Bangunannya bergaya kolonial, catnya mulai kusam, tapi keanggunannya masih sama. Di depannya, sesosok hitam legendaris kembali berdiri gagah—Mak Itam, lokomotif uap yang dulu menaklukkan tanjakan tambang Ombilin.
Mak Itam bukan sekadar mesin tua; ia saksi tentang peluh para penambang dan kerasnya hidup di kota tambang yang dulu berdebu. Kini, setelah direstorasi, ia kembali beroperasi, menghela gerbong pendek dalam delapan perjalanan uji coba sepanjang Agustus lalu.

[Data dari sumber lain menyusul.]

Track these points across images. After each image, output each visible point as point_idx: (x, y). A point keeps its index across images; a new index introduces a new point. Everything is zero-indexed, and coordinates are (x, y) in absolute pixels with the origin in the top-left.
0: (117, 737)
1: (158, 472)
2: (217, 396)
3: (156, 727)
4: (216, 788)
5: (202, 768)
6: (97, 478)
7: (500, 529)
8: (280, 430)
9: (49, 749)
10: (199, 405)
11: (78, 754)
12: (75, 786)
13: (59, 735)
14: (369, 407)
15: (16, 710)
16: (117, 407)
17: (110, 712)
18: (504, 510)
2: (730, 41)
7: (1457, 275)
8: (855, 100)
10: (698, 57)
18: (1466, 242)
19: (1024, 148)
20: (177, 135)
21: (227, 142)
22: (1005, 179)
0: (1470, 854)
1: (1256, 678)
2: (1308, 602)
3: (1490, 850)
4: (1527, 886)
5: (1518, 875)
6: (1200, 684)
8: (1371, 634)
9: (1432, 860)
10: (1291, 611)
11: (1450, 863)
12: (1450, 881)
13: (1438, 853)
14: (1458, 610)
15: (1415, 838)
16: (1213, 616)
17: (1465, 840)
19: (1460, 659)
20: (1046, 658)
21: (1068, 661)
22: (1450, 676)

Ketika peluitnya menjerit, warga bersorak. Masa lalu seperti menyalami masa kini.
“Transformasi Stasiun Sawahlunto menghidupkan kembali denyut kehidupan kota,” kata Anne Purba, VP Public Relations KAI. Sabtu (18/10/2025)
“Kawasan stasiun kini menjadi panggung komunitas, ruang edukasi, dan destinasi wisata budaya.” imbuhnya
Kisah Sawahlunto adalah cerita tentang transisi dari industri ke memori. Setelah tambang batu bara tutup awal 2000-an, kota ini nyaris mati. Namun, KAI dan Pemkot Sawahlunto menyulapnya menjadi Museum Kereta Api Sawahlunto, yang kini menjadi bagian dari Warisan Dunia UNESCO — Warisan Tambang Batubara Ombilin Sawahlunto (WTBOS).
Di dalamnya, mesin telegraf, lampu sinyal, hingga catatan pengiriman batubara berjejer rapi. Semua menjadi pengingat bahwa kemajuan pernah berwajah keras dan berasap. Kini, wajah itu dihaluskan oleh museum, wisata, dan sejarah yang dijual kembali dalam bentuk nostalgia.
Namun di balik romantisme heritage itu, muncul kekhawatiran lain: jangan sampai Sawahlunto hidup hanya sebagai kota kenangan. “Pariwisata warisan harus memberi manfaat ekonomi nyata bagi warga, bukan sekadar selfie di depan lokomotif,” ujar seorang warga lokal.
Sawahlunto memang sudah bertransformasi. Tapi di tengah deru Mak Itam yang hidup kembali, masih tersisa tanya: apakah kota ini benar-benar bergerak maju, atau sekadar berjalan di atas rel masa lalu?